● 作業内容: 以下のNOCTURNAL BLOODLUSTの新作ミニアルバムを紹介する記事について、最後の文の後に続く文章を書いてください。

● 本文:
•••

鍛え抜かれたバンドサウンド、攻撃性にあふれたステージングによって、ラウドロック / メタルコアのシーンで強烈な存在感を放ち続けるNOCTURNAL BLOODLUSTが、新作ミニアルバム「The Wasteland」をリリースした。2020年10月にYu-taro(G)、Valtz(G)の加入を発表し、ノクブラは新体制に移行。新作「The Wasteland」には、Yu-taro、Valtz、Masa(B)という作曲者3人の個性が発揮された楽曲、よりビルドアップされたサウンドが堪能できる充実作に仕上がっている。
音楽ナタリーではメンバー5人にインタビュー。新メンバー加入の経緯、本作の制作過程、12月20日に行われる初の配信ライブ、今後の展望などについて聞いた。

•••

● 提示資料:
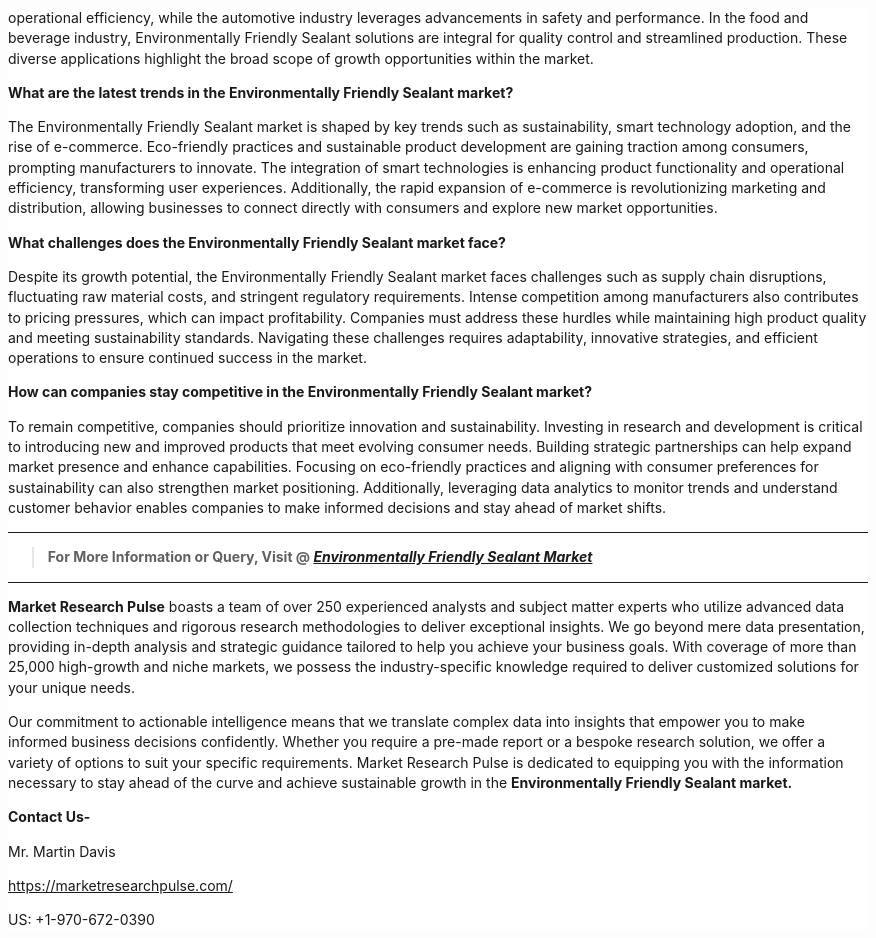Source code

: operational efficiency, while the automotive industry leverages advancements in safety and performance. In the food and beverage industry, Environmentally Friendly Sealant solutions are integral for quality control and streamlined production. These diverse applications highlight the broad scope of growth opportunities within the market.</p><p><strong>What are the latest trends in the Environmentally Friendly Sealant market?</strong></p><p>The Environmentally Friendly Sealant market is shaped by key trends such as sustainability, smart technology adoption, and the rise of e-commerce. Eco-friendly practices and sustainable product development are gaining traction among consumers, prompting manufacturers to innovate. The integration of smart technologies is enhancing product functionality and operational efficiency, transforming user experiences. Additionally, the rapid expansion of e-commerce is revolutionizing marketing and distribution, allowing businesses to connect directly with consumers and explore new market opportunities.</p><p><strong>What challenges does the Environmentally Friendly Sealant market face?</strong></p><p>Despite its growth potential, the Environmentally Friendly Sealant market faces challenges such as supply chain disruptions, fluctuating raw material costs, and stringent regulatory requirements. Intense competition among manufacturers also contributes to pricing pressures, which can impact profitability. Companies must address these hurdles while maintaining high product quality and meeting sustainability standards. Navigating these challenges requires adaptability, innovative strategies, and efficient operations to ensure continued success in the market.</p><p><strong>How can companies stay competitive in the Environmentally Friendly Sealant market?</strong></p><p>To remain competitive, companies should prioritize innovation and sustainability. Investing in research and development is critical to introducing new and improved products that meet evolving consumer needs. Building strategic partnerships can help expand market presence and enhance capabilities. Focusing on eco-friendly practices and aligning with consumer preferences for sustainability can also strengthen market positioning. Additionally, leveraging data analytics to monitor trends and understand customer behavior enables companies to make informed decisions and stay ahead of market shifts.</p><hr /><blockquote><p><strong>For More Information or Query, Visit @&nbsp;<em><a href="https://marketresearchpulse.com/report/130148/environmentally-friendly-sealant-market?utm_source=Linkedin&utm_medium=023">Environmentally Friendly Sealant Market</a></em></strong></p></blockquote><hr /><p><strong>Market Research Pulse</strong> boasts a team of over 250 experienced analysts and subject matter experts who utilize advanced data collection techniques and rigorous research methodologies to deliver exceptional insights. We go beyond mere data presentation, providing in-depth analysis and strategic guidance tailored to help you achieve your business goals. With coverage of more than 25,000 high-growth and niche markets, we possess the industry-specific knowledge required to deliver customized solutions for your unique needs.</p><p>Our commitment to actionable intelligence means that we translate complex data into insights that empower you to make informed business decisions confidently. Whether you require a pre-made report or a bespoke research solution, we offer a variety of options to suit your specific requirements. Market Research Pulse is dedicated to equipping you with the information necessary to stay ahead of the curve and achieve sustainable growth in the <strong>Environmentally Friendly Sealant market.</strong></p><p><strong>Contact Us-</strong></p><p>Mr. Martin Davis</p><p>https://marketresearchpulse.com/</p><p>US: +1-970-672-0390</p>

•••

● 解答欄:
取材・文 / 森朋之
これまでのスタイルをぶっ壊す
──2020年10月に新ギタリストとしてYu-taroさん、Valtzさんが加入しました。昨年11月にギタリストを公募していましたよね?
Masa(B) はい。オーディションでして、何人かに候補を絞ったんですが、どうしても決めきれませんでした。Yu-taroとValtzは以前からの知り合いで、オーディションとは別に声をかけたんです。各々の活動もあったんだけど、タイミングが合って、加入に至ったという感じです。
Yu-taro(G) うれしかったですね。いいタイミングが重なったし、がんばってみようという気持ちになれて。
Valtz(G) もともとメンバーとは友達だったんですけど、まさか一緒にやるとは思ってなくて。加入が決まったときは感慨深かったです。
Yu-taro 知り合ったのは10年くらい前ですが、ノクブラはシーンの中でも飛び抜けていて。力があるバンドだなと。
──ノクブラとしても、Yu-taroさん、Valtzさんは求めていたギタリスト像に合致していたということですか?
Masa そうですね。スキルがあって、曲が作れて、キャラクターも知っているので。
尋(Vo) クリエイティブなギタリストというか。あとは人間性ですね。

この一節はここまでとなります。